From the Book of Common Prayer: GRANT, we beseech thee, Almighty God, that like as we do believe thy only-begotten Son our Lord Jesus Christ to have ascended into the heavens; so we may also in heart and mind thither ascend, and with him continually dwell, who liveth and reigneth with thee and the Holy Ghost, one God, world without end. Amen.
Luke’s account: Acts 1:1-12

What happened when Jesus arrived in “heaven?” 
- Jesus began his reign as the true King David: Ephesians 1:15-23; I Cor. 15:24-26;
- There was war: John’s account: Revelation 12.*
- There was Pentecost:
Peter’s commentary: Acts 2:14-36
Paul’s commentary: Ephesians 4:7-12; we understand this equipping of the Church to be the very thing that happened at Pentecost (the gift of the Spirit was given, with his gifts), Acts 2:16-17.  Cf. Hebrews 1:3
- We arrived in heaven, too: Ephesians 2:4-7; if you will, this is “the first resurrection” Revelation 20:1-6 (cf. Romans 6).  Rev. 20 is perhaps the hardest part of Revelation to figure everything out.  Cf.

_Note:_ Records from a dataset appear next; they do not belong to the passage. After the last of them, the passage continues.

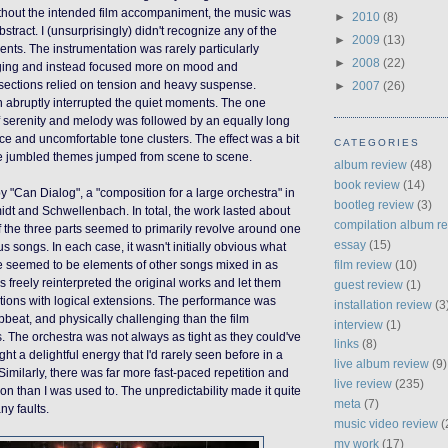
hout the intended film accompaniment, the music was
►
2010
(8)
tract. I (unsurprisingly) didn't recognize any of the
►
2009
(13)
nts. The instrumentation was rarely particularly
►
2008
(22)
nging and instead focused more on mood and
ections relied on tension and heavy suspense.
►
2007
(26)
 abruptly interrupted the quiet moments. The one
 serenity and melody was followed by an equally long
ce and uncomfortable tone clusters. The effect was a bit
CATEGORIES
he jumbled themes jumped from scene to scene.
album review
(48)
book review
(14)
y "Can Dialog", a "composition for a large orchestra" in
bootleg review
(3)
idt and Schwellenbach. In total, the work lasted about
compilation album r
 the three parts seemed to primarily revolve around one
essay
(15)
 songs. In each case, it wasn't initially obvious what
film review
(10)
e seemed to be elements of other songs mixed in as
 freely reinterpreted the original works and let them
guest review
(1)
tions with logical extensions. The performance was
installation review
(3
beat, and physically challenging than the film
interview
(1)
. The orchestra was not always as tight as they could've
links
(8)
ht a delightful energy that I'd rarely seen before in a
live album review
(9)
Similarly, there was far more fast-paced repetition and
live review
(235)
on than I was used to. The unpredictability made it quite
meta
(7)
ny faults.
music video review
(
my work
(17)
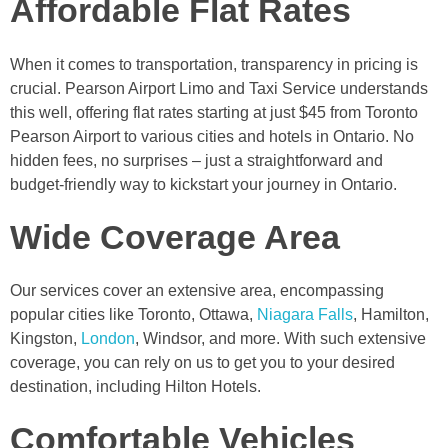
Affordable Flat Rates
When it comes to transportation, transparency in pricing is
crucial. Pearson Airport Limo and Taxi Service understands
this well, offering flat rates starting at just $45 from Toronto
Pearson Airport to various cities and hotels in Ontario. No
hidden fees, no surprises – just a straightforward and
budget-friendly way to kickstart your journey in Ontario.
Wide Coverage Area
Our services cover an extensive area, encompassing
popular cities like Toronto, Ottawa,
Niagara Falls
, Hamilton,
Kingston,
London
, Windsor, and more. With such extensive
coverage, you can rely on us to get you to your desired
destination, including Hilton Hotels.
Comfortable Vehicles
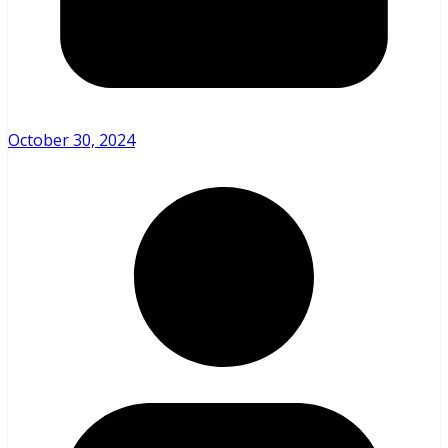
October 30, 2024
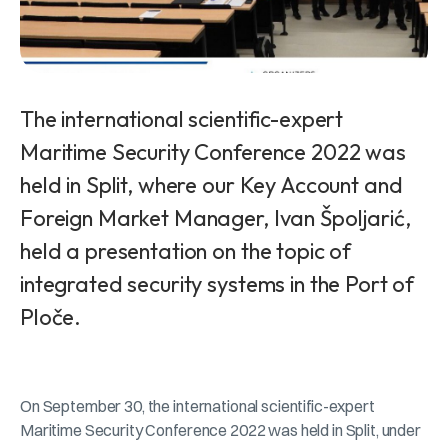
The international scientific-expert
Maritime Security Conference 2022 was
held in Split, where our Key Account and
Foreign Market Manager, Ivan Špoljarić,
held a presentation on the topic of
integrated security systems in the Port of
Ploče.
On September 30, the international scientific-expert
Maritime Security Conference 2022 was held in Split, under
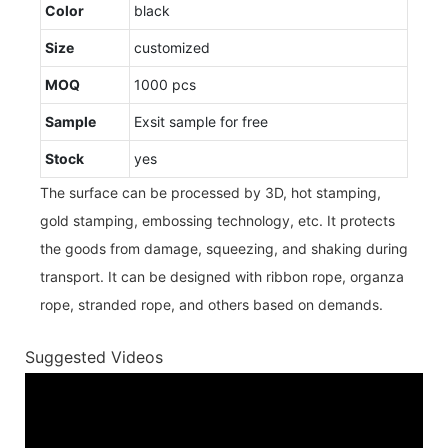
Color
black
Size
customized
MOQ
1000 pcs
Sample
Exsit sample for free
Stock
yes
The surface can be processed by 3D, hot stamping,
gold stamping, embossing technology, etc. It protects
the goods from damage, squeezing, and shaking during
transport. It can be designed with ribbon rope, organza
rope, stranded rope, and others based on demands.
Suggested Videos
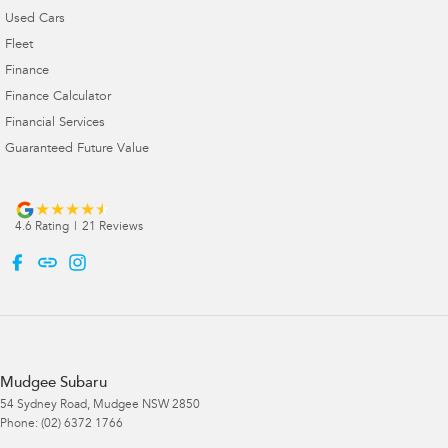
Used Cars
Fleet
Finance
Finance Calculator
Financial Services
Guaranteed Future Value
4.6
Rating
|
21
Review
s
Mudgee Subaru
54 Sydney Road
,
Mudgee
NSW
2850
Phone:
(02) 6372 1766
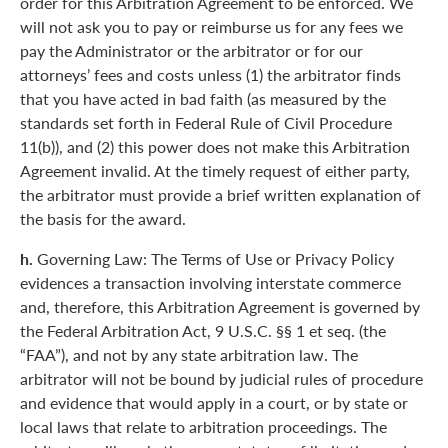
order for this Arbitration Agreement to be enforced. We
will not ask you to pay or reimburse us for any fees we
pay the Administrator or the arbitrator or for our
attorneys’ fees and costs unless (1) the arbitrator finds
that you have acted in bad faith (as measured by the
standards set forth in Federal Rule of Civil Procedure
11(b)), and (2) this power does not make this Arbitration
Agreement invalid. At the timely request of either party,
the arbitrator must provide a brief written explanation of
the basis for the award.
h.
Governing Law: The Terms of Use or Privacy Policy
evidences a transaction involving interstate commerce
and, therefore, this Arbitration Agreement is governed by
the Federal Arbitration Act, 9 U.S.C. §§ 1 et seq. (the
“FAA”), and not by any state arbitration law. The
arbitrator will not be bound by judicial rules of procedure
and evidence that would apply in a court, or by state or
local laws that relate to arbitration proceedings. The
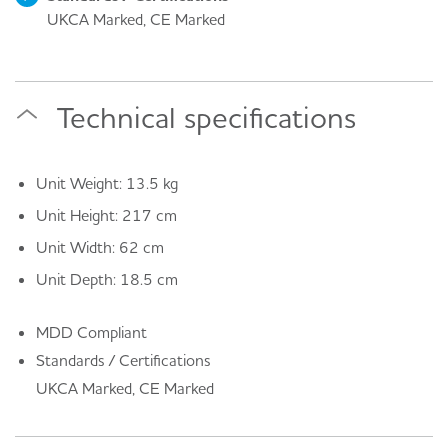
UKCA Marked, CE Marked
Technical specifications
Unit Weight: 13.5 kg
Unit Height: 217 cm
Unit Width: 62 cm
Unit Depth: 18.5 cm
MDD Compliant
Standards / Certifications
UKCA Marked, CE Marked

Hebrews 2:8 (note the “now and not yet”)

* The book of Revelation is a revelation.  It is something meant to be understood.  In fact, we are held accountable for understanding it (1:3).  There are several places in the book where we are told what is going on to help us with the symbolism (e.g., 11:8; 12:9,17).  The book is also very full of Old Testament references, which, if we know the OT, help us to understand.  We should not get bogged down in the details.  A lot of the details are there to help the narrative to flow; they, in themselves, may not have any particular reference.  The main idea is to follow the main idea and benefit from the encouragement this book gives us about the purposes of our King and his final victory over all his enemies.